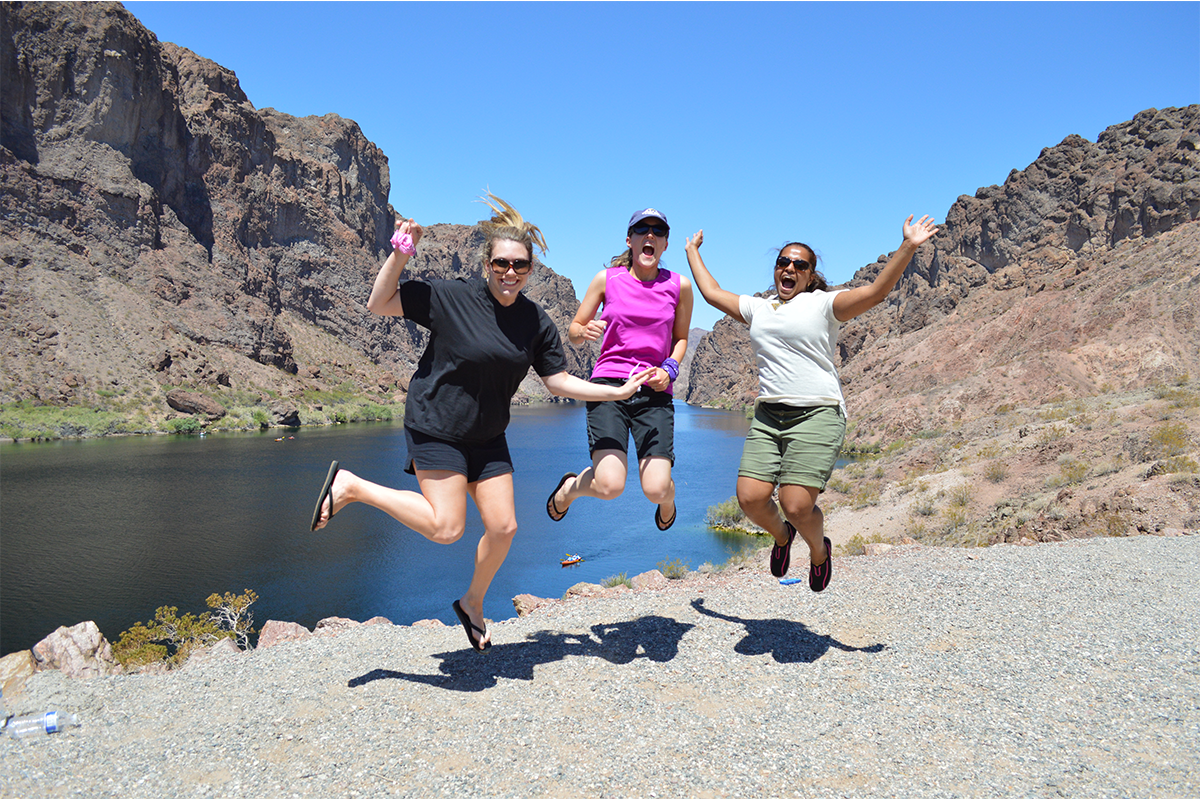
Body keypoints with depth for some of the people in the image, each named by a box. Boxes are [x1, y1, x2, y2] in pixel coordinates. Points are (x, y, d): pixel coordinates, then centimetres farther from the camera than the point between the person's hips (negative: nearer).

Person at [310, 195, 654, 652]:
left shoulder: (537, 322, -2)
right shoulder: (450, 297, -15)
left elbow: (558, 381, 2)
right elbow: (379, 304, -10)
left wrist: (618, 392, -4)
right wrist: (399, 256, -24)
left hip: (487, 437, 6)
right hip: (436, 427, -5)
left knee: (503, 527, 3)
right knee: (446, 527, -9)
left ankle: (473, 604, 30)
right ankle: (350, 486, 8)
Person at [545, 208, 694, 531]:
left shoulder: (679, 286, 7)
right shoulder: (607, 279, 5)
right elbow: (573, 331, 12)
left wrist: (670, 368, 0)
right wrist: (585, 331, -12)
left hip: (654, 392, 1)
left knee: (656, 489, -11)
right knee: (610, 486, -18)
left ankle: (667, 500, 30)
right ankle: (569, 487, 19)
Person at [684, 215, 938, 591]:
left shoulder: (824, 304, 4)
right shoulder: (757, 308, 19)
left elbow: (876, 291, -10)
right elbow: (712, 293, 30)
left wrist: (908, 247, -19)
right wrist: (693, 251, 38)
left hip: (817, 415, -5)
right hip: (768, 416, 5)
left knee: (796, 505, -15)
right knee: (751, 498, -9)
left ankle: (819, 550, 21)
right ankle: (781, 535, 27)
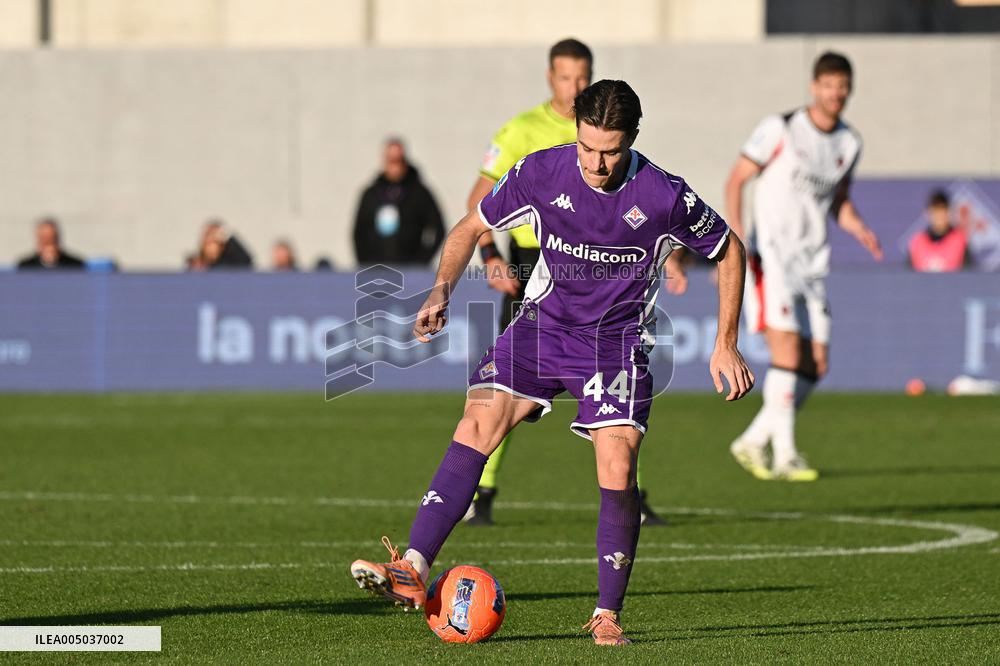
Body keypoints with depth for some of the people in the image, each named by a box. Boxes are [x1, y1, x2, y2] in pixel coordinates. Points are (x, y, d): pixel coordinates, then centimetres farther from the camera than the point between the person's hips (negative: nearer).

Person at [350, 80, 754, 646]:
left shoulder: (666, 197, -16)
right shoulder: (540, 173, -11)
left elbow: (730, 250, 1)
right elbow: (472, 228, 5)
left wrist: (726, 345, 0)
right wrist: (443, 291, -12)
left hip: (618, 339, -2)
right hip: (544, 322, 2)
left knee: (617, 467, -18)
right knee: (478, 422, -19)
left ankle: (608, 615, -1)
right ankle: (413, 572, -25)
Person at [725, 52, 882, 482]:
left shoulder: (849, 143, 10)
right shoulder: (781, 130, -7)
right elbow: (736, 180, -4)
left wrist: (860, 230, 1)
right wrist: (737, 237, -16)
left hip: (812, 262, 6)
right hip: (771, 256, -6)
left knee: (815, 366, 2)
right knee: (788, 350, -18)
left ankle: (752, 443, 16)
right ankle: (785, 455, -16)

TASK TO COMPLETE ::
Return the entries word for word, from their start through the line containing "right shoulder: (757, 308, 19)", and leave out the pictures.

SOLUTION BELOW ::
Body keypoints with depth for some of the people in the image, each named by a box. Boxes are [x1, y1, x2, y2] in pixel coordinates. Points are (x, y, d): pixel coordinates, then centimetres farther from the camera than the point between the person's hips (negative: nearer).

Person at [310, 195, 654, 652]:
left shoulder: (537, 322, -2)
right shoulder: (450, 297, -15)
left elbow: (558, 381, 2)
right elbow: (379, 304, -10)
left wrist: (618, 392, -4)
right wrist: (399, 256, -24)
left hip: (487, 437, 6)
right hip: (436, 427, -5)
left knee: (503, 527, 3)
right knee: (446, 527, -9)
left ankle: (473, 604, 30)
right ankle: (350, 486, 8)
Person at [545, 208, 694, 531]:
left shoulder: (679, 286, 7)
right shoulder: (607, 279, 5)
right elbow: (573, 331, 12)
left wrist: (670, 368, 0)
right wrist: (585, 331, -12)
left hip: (654, 392, 1)
left knee: (656, 489, -11)
right knee: (610, 486, -18)
left ankle: (667, 500, 30)
right ankle: (569, 487, 19)
Person at [684, 215, 938, 591]:
left shoulder: (824, 304, 4)
right shoulder: (757, 308, 19)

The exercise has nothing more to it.